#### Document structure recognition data
*** Block opens ***
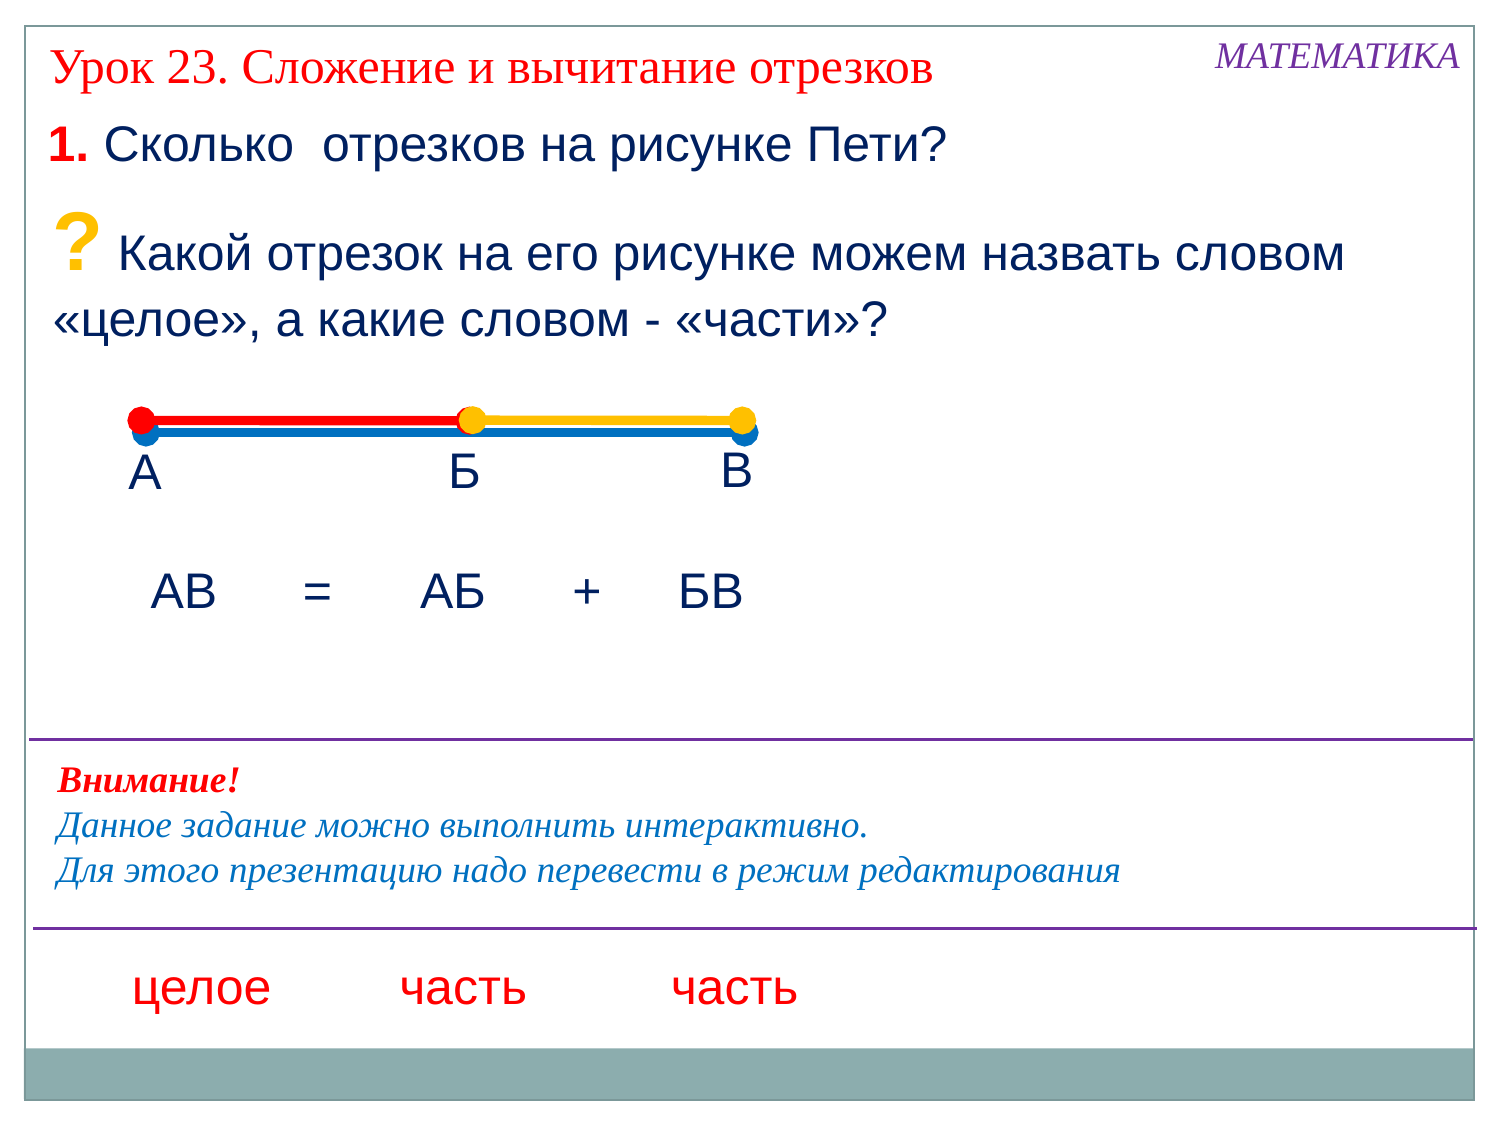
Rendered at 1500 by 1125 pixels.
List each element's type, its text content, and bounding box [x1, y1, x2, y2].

text_box В [705, 430, 776, 505]
text_box БВ [663, 550, 792, 626]
text_box Урок 23. Сложение и вычитание отрезков [34, 26, 1105, 102]
text_box ? Какой отрезок на его рисунке можем назвать словом «целое», а какие словом - «части»? [38, 179, 1486, 355]
text_box А [113, 432, 184, 508]
text_box = [288, 550, 382, 626]
text_box МАТЕМАТИКА [1200, 23, 1476, 84]
text_box часть [656, 947, 845, 1023]
text_box + [557, 550, 652, 626]
text_box часть [384, 947, 573, 1023]
text_box АВ [135, 550, 265, 626]
text_box АБ [405, 550, 535, 626]
text_box 1. Сколько отрезков на рисунке Пети? [32, 103, 1144, 179]
text_box целое [117, 947, 306, 1023]
text_box Внимание! Данное задание можно выполнить интерактивно. Для этого презентацию надо перевести в режим редактирования [42, 749, 1368, 898]
text_box Б [433, 443, 504, 506]
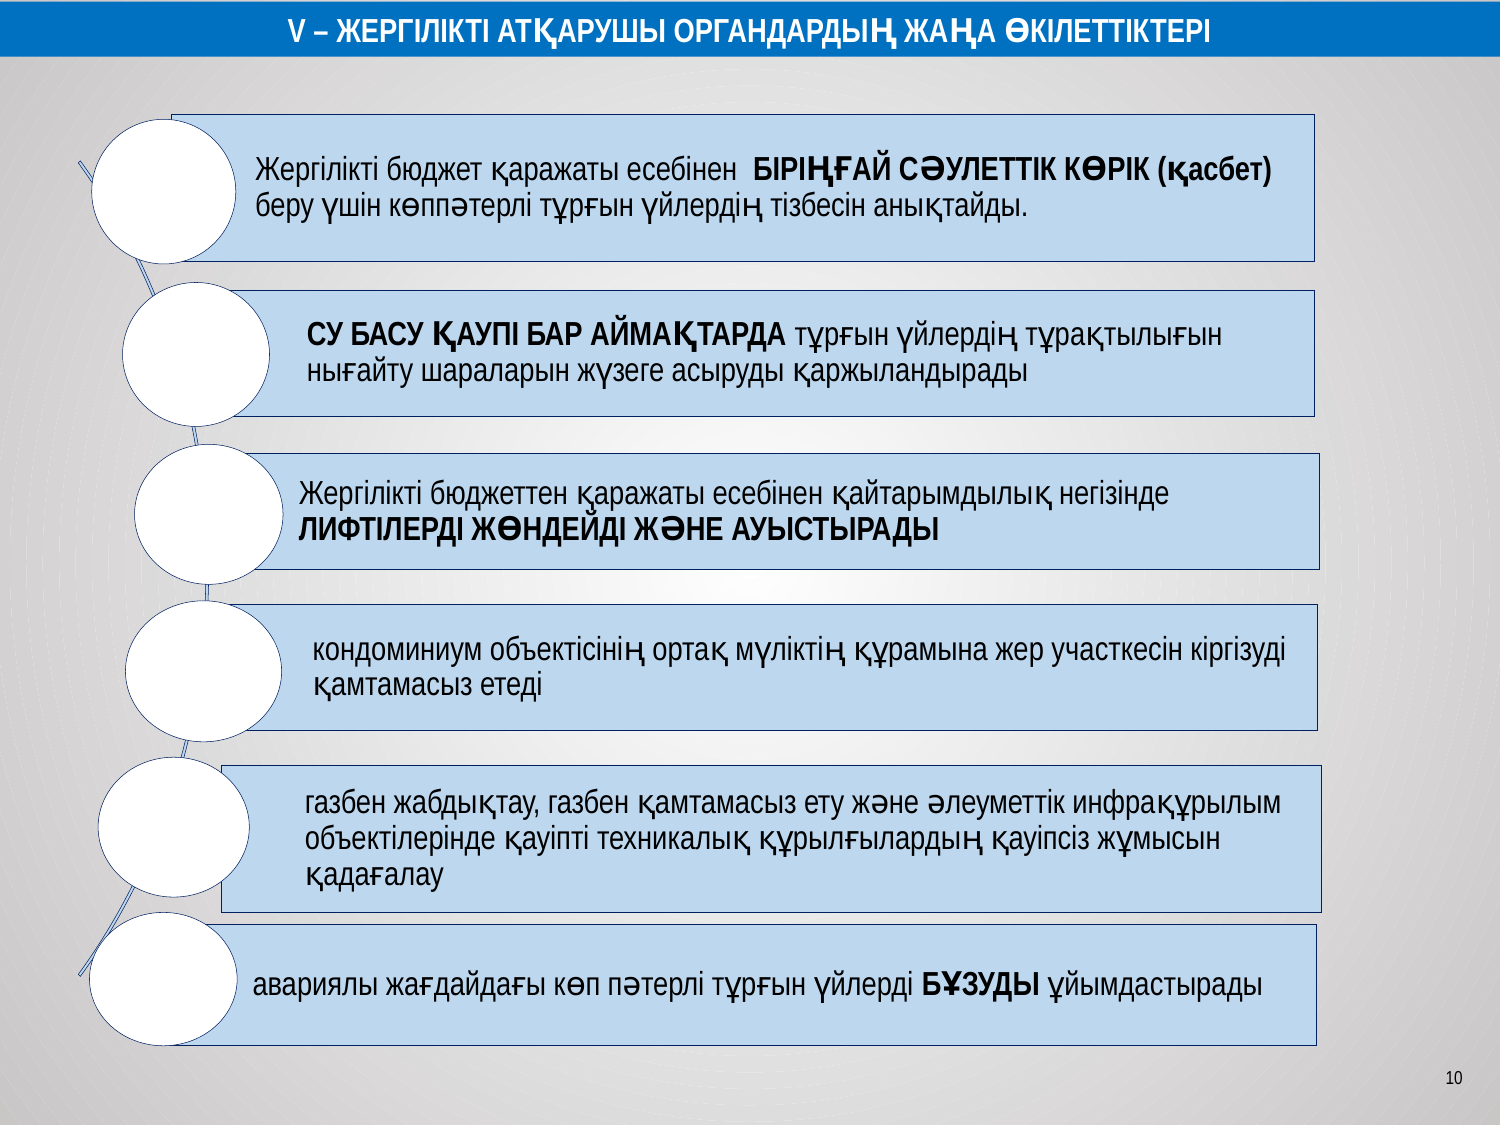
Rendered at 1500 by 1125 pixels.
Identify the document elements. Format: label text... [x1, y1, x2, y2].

text_box V – ЖЕРГІЛІКТІ АТҚАРУШЫ ОРГАНДАРДЫҢ ЖАҢА ӨКІЛЕТТІКТЕРІ [0, 1, 1500, 57]
slide_number 10 [1425, 1047, 1474, 1108]
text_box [0, 68, 1461, 1069]
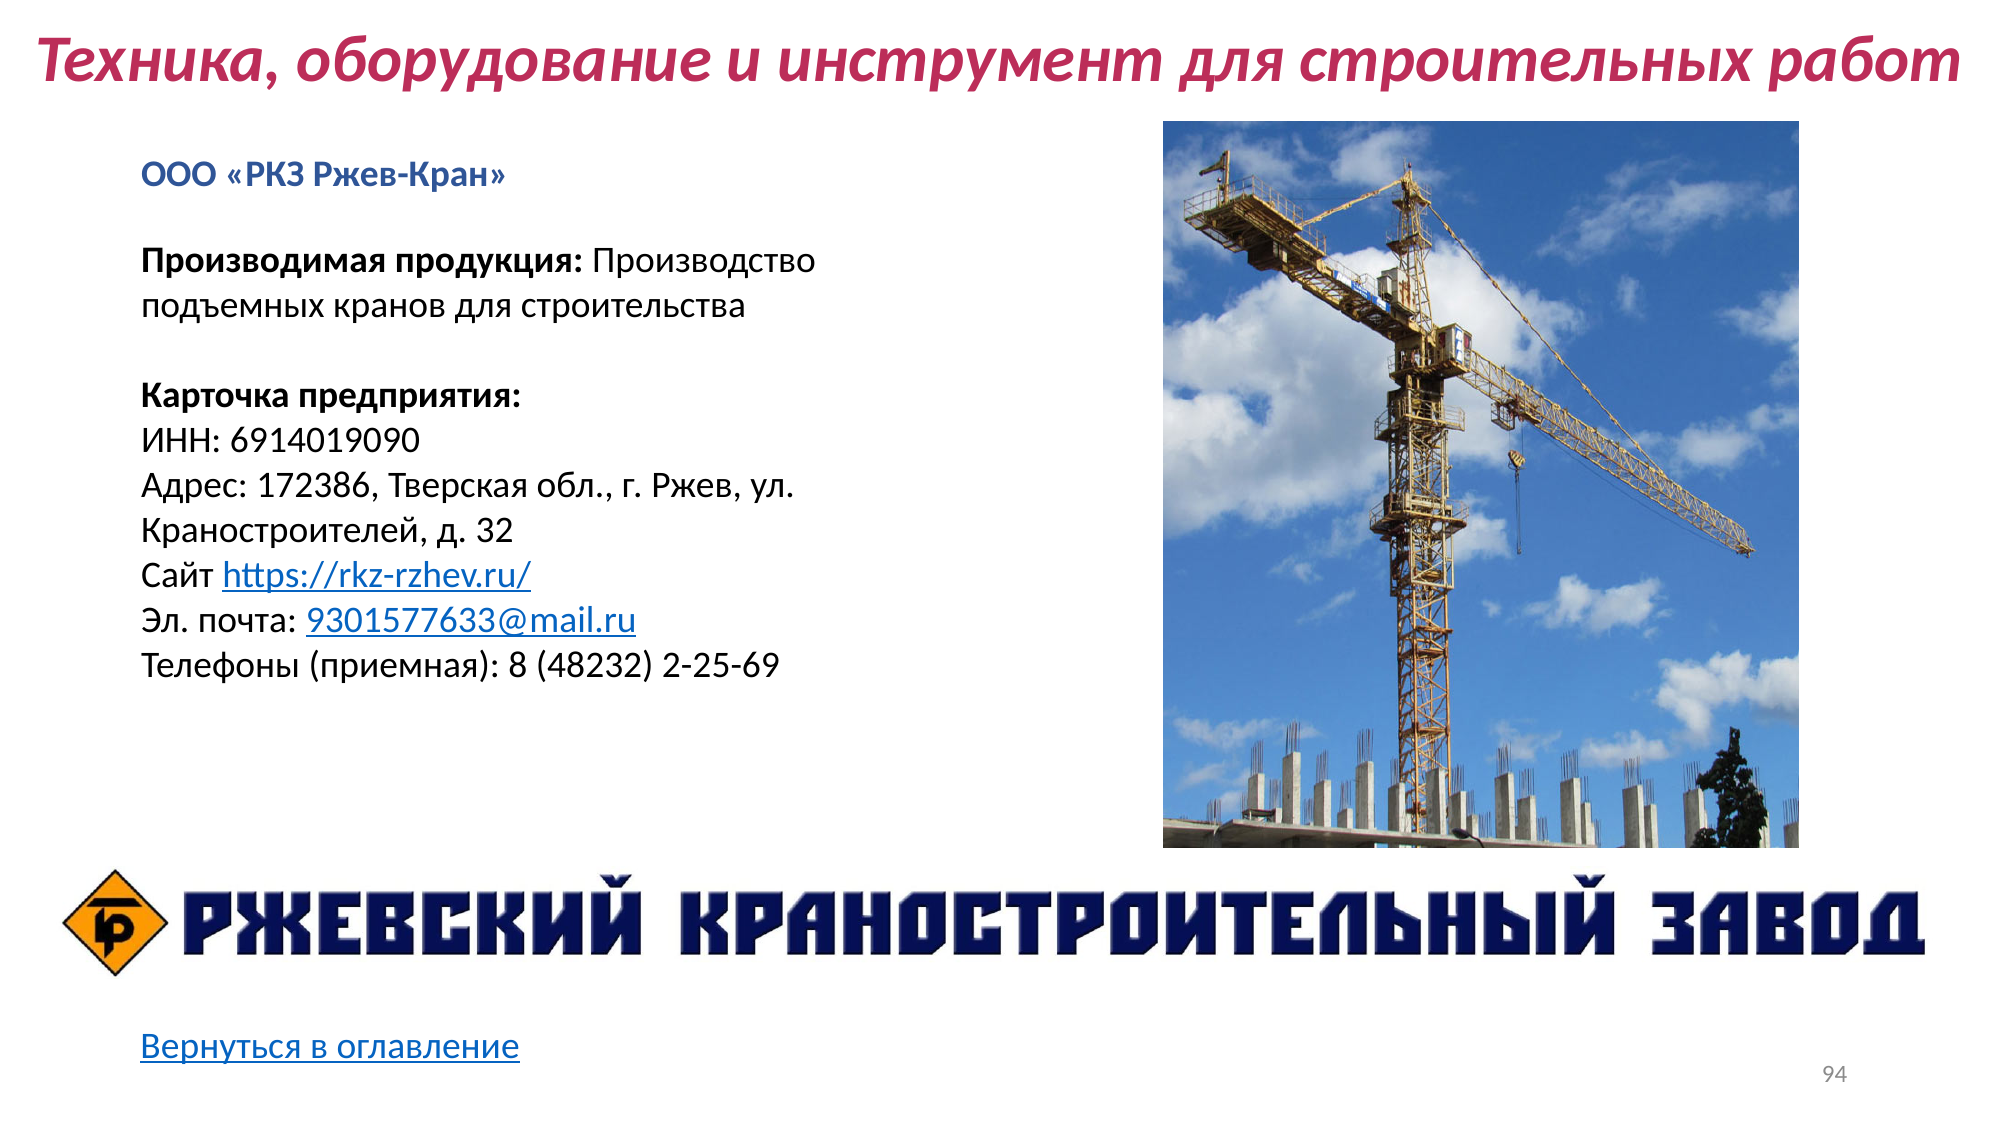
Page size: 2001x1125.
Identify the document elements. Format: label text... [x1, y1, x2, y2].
*** Block closes ***
#### Problem requirements
From the first line to the last, restate the entries exactly, without pictures.

#### Answer to this problem
Rendered at 1500 by 1125 pixels.
List each element's type, its text content, and bounding box [x1, y1, x2, y2].

text_box В [705, 430, 776, 505]
text_box БВ [663, 550, 792, 626]
text_box Урок 23. Сложение и вычитание отрезков [34, 26, 1105, 102]
text_box ? Какой отрезок на его рисунке можем назвать словом «целое», а какие словом - «части»? [38, 179, 1486, 355]
text_box А [113, 432, 184, 508]
text_box = [288, 550, 382, 626]
text_box МАТЕМАТИКА [1200, 23, 1476, 84]
text_box часть [656, 947, 845, 1023]
text_box + [557, 550, 652, 626]
text_box часть [384, 947, 573, 1023]
text_box АВ [135, 550, 265, 626]
text_box АБ [405, 550, 535, 626]
text_box 1. Сколько отрезков на рисунке Пети? [32, 103, 1144, 179]
text_box целое [117, 947, 306, 1023]
text_box Внимание! Данное задание можно выполнить интерактивно. Для этого презентацию надо перевести в режим редактирования [42, 749, 1368, 898]
text_box Б [433, 443, 504, 506]
Rendered at 1500 by 1125 pixels.
Identify the document elements. Format: label text... [x1, y1, x2, y2].

text_box V – ЖЕРГІЛІКТІ АТҚАРУШЫ ОРГАНДАРДЫҢ ЖАҢА ӨКІЛЕТТІКТЕРІ [0, 1, 1500, 57]
slide_number 10 [1425, 1047, 1474, 1108]
text_box [0, 68, 1461, 1069]
Page size: 2001x1125.
Identify the document elements. Format: label text... [x1, y1, x2, y2].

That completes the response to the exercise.